Rhymes: hold the anchovies. On #6. From NOAD2:

verb hold: North American informal refrain from adding or using (something, typically an item of food or drink): a strawberry margarita, but hold the tequila.

This use of hold is pretty much restricted to the BSE form of the verb: in the imperative (as in the dictionary example); in to-infinitivals (I wanted them to hold the tequila); in unmarked infinitivals, as in complements to modals (I’ll hold the tequila, sir); or in forms identical to the BSE, in particular the PRS, as in Whenever the customer asks, I hold the tequila. Other forms are at best odd: ?The waitress held the tequila (cf. What the waitress did was hold the tequila).

The most frequent use of this hold is probably in the imperative, as in the Burger King jingle with the couplet:

Hold the pickles, hold the lettuce;
Special orders don’t upset us.

(which is a perfect rhyme for some, but only a half-rhyme for those who have a high unaccented vowel in the final syllable of lettuce, but a lower one in upset us).

On the Burger King ad campaign, from Subba Rao Chaganti’s blog BuildingPharmaBrands:

(#10)

Burger King came out with a slogan of Have It Your Way in 1974. This slogan summed up its difference with its rival McDonald’s. The slogan fits well with the emphasis in pop culture and on individuality. The line makes total sense at a time when self-expression and mass customization are critical elements of culture.

Burger King abandoned the slogan four years later in favor of forgettable themes such as Best Darn Burger (1978), Burger King Town (1986), and The Whopper Says (2001). The company, thirty years later, however realized that the retro culture is in and had gone into a back-to-future mode in its advertising. It returned to Have It Your Way in 2004 in TV ads from Crispin Porter + Borgusky, its former agency.

Research indicated Have It Your Way was still the theme that most resonated despite other campaigns. When you have an ad campaign that is sticky, it is foolish to go against said Russ Klein, the global marketing officer of Burger King. That’s the reason they returned to their earlier slogan.

Here’s a jingle that Burger King produced and used in the 70s in response to McDonald’s Big Mac song. The jingle has been modified several times and reused it.
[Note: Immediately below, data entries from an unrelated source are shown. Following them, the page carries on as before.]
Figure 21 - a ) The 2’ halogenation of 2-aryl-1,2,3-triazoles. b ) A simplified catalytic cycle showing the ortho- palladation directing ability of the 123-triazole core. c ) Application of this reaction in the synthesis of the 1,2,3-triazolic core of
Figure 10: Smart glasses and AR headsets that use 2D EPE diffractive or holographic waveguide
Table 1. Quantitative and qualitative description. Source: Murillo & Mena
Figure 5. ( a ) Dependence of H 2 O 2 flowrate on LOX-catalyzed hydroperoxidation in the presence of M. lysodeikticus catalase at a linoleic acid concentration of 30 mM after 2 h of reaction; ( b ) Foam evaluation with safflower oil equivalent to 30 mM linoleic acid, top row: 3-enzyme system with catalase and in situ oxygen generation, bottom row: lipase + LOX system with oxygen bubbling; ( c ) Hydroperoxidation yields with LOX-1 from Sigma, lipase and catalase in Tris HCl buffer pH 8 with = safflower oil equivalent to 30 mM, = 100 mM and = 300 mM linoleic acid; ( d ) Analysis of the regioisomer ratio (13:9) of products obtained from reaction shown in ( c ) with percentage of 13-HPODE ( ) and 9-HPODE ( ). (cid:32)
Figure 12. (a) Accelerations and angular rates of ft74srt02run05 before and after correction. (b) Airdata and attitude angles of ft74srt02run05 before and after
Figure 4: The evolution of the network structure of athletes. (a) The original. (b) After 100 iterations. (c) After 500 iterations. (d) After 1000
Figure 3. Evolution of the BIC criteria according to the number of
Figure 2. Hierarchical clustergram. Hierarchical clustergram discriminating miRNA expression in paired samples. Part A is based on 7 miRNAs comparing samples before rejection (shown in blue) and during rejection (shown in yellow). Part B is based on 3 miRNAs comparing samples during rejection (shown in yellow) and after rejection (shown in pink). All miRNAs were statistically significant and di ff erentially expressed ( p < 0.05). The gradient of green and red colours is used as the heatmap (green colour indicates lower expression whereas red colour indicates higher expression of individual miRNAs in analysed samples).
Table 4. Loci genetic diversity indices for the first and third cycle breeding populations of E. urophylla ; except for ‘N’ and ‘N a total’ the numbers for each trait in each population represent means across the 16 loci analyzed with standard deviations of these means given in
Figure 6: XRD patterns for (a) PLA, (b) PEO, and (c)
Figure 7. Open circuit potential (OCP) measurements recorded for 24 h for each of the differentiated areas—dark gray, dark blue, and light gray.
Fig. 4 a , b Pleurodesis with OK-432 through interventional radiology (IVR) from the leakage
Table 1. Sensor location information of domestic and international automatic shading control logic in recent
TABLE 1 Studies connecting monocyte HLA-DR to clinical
The lyrics proclaimed that Burger King would serve you a customized product (you can have whatever toppings you wanted on a burger, or even plain) living up to its slogan Have It Your Way.

Hold the pickles, hold the lettuce;
Special orders don’t upset us.
All we ask is that you let us serve it your way…
We can serve your broiled beef Whopper
Fresh with everything on topper.
Anyway you think is proper; have it your way…
(Chorus) Have it your way, have it your way! At Burger King, eat at Burger King!

Zits: blurting out the truth. About #7. Jeremy is given to saying out loud (to his parents) what he’s actually thinking, rather than what he realizes his parents want to hear. So his words are sometimes unfortunate.

Back on May 22nd, I posted (in “Prepositions matter”) about one such incident, in which Jeremy announces that he’s going off to study Sara, then corrects that to to study with Sara. In #7, he blurts out about beer pong, then hastily alters that to the innocent ping pong.

xkcd: state words. Finally, #8 has an xkcd (#1845) State Word Map, in which Randall Munroe mocks US maps based on some purported survey about the favored custom (often, word usage) in each state. Nobody checks this stuff out, so map-makers are pretty much free to make things up.

In the map in #8, my natal state (Pennsylvania) gets the word amplifying (as in amplifying random noise), my immediate-past state (Ohio) gets just, and my current state (California) gets little but.

The word but came down to California in a flaming cloud?

2 Responses to “The word came down on Pentecost”

  1. Robert Coren Says:

    When I saw “botanical tongues” I expected there would be something about Salpiglossis (“painted tongue”).